Cumhuriyetçi Türk Partisi ve Ulusal Birlik Partisi’nin yıllar içerisinde kaybettiği ideolojik temeli, daha çok CTP-BG’in siyasi pozisyonun değişmesine, Merkeze hitap edebilme kaygısının Kıbrıs’ın kuzeyindeki yıllarca birbirlerine muhalif tutum sergileyen iki partinin bugün söylevde farklı fakat yöntemde ayni noktada buluşmalarına sebep olmuştur.
CTP-BG ve UBP Hükümeti’nin halka kendilerini icraat hükümeti olarak servis ederek üç ay içerisinde toplum adına en acil çalışmalar başlatılması gereken konularda, örneğin Devlet Hastahanelerinin ve Sağlık hizmetlerinin iyileştirilmesi, Göç Yasası, Özel Sektörde Sendikalaşma, Toplu Taşımacılığın Geliştirilmesi, Döviz Kurlarına müdahale, Devlet okullarının ve eğitim sisteminin ülkemizin ihtiyaçları ve koşullarına göre yapılandırılması gibi pasif kalıp belirli mecralara yönelik yaptırımlarda bulunması şaşırtıcı değildir.Tüm bunlara ilaveten yeni hükümet geçtiğimiz günlerde ‘Büyük Su Projesi’nin’ hayata geçirilmesine göz yummuş, yaşam kaynaklarımızın, topraklarımızın mülkiyetini Türkiye Cumhuriyeti Hükümeti’nin yönetimine bırakarak edilgenliklerini bir kez daha kanıtlamış oldu.

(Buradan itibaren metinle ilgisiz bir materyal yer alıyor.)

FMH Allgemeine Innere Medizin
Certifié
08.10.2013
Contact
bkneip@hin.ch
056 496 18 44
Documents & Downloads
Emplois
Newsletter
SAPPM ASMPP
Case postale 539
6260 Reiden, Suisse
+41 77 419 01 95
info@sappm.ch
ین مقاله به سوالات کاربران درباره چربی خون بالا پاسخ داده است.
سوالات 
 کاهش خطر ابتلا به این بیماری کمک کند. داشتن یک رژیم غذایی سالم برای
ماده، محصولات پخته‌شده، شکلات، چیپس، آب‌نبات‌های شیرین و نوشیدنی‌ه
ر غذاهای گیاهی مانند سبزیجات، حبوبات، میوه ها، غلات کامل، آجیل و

Bizlerin bu değerlendirmeleri yapmaktaki amacı ise geçtiğimiz günkü kabine değişikliğinde bakan olarak atanan isimlerin siyasi duruşunu ve niteliğini tartışmaktan ziyade, Başbakan Sayın Ömer Kalyoncu’nun konu ile ilgili basına verdiği demeçlerin samimiyetsizliğine tepki koymaktır.
‘Kabine’nin gençleştirilmesi’ adı altında parti içerisindeki kişisel iktidar savaşlarına ve AKP Hükümeti’nin adamız üzerindeki gelecekteki yaptırımlarını kolaylaştırmaya yönelik atılan bu adıma kılıf uydurulmaktadır. ‘Halk’ için ve ‘Toplum’ için siyaset, parti bünyesindeki kişilerin yaşına, cinsiyetine ve ırkına bakılmaksızın bir göreve uygun görülebilmesi için ‘en nitelikli’ olması öngörülmelidir.Yıllardır keyfi bir şekilde yapılan kabine değişimi bugün özellikle eğitimde karşılaştığımız istikrarsızlığın en büyük sebebidir.

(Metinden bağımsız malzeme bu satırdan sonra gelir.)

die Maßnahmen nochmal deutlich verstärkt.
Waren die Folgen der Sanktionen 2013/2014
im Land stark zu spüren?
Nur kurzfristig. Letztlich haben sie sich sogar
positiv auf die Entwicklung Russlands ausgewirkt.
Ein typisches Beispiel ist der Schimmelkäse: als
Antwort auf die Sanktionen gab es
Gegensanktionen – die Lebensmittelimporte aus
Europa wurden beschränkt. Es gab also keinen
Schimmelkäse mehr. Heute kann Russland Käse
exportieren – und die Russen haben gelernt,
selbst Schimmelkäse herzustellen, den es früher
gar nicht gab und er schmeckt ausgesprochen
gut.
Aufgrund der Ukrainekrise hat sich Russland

CTP-BG’in 2015 Cumhurbaşkanlığı seçimlerinde bir insanın cinsiyeti üzerinden avantaj sağlamaya çalışmasının başarısızlığı üzerinden çok geçmemişken bir kez daha parti çıkarları için ılımlı pozitif ayrımcılık algısı yaratmaya çalışması ise ağır bir tutumdur.
Birleşik Kıbrıs Partisi Gençlik Meclisi olarak gençleri ve kadını rant sağlamak adına siyasi malzeme yapmayı alışkanlık haline getirmiş , sembolleştirmekten kaçınmayan tüm zihniyetlerin karşısında olduğumuzu belirtmek istiyoruz. Demokratik karar mekanizması ve çoğulcu yapısı olduğunu savunan başta siyasi partiler olmak üzere tüm organların tutarlılıklarını sorgulaması ve bunu halkına yüzü dönük olarak yapabilmenin bir zaaf değil aksine bir erdem olduğunu benimsemesi gerektiği kanaatindeyiz.
BKP Gençlik Meclisi olarak bizler eleştiriyi ve farkındalığı bir diğer noktaya taşıyıp eylemleştirmemiz gerektiğinin aciliyetine bir kez daha dikkat çekmek istiyoruz. Çünkü gelecek sadece ve sadece bugünü yaşayanlarındır.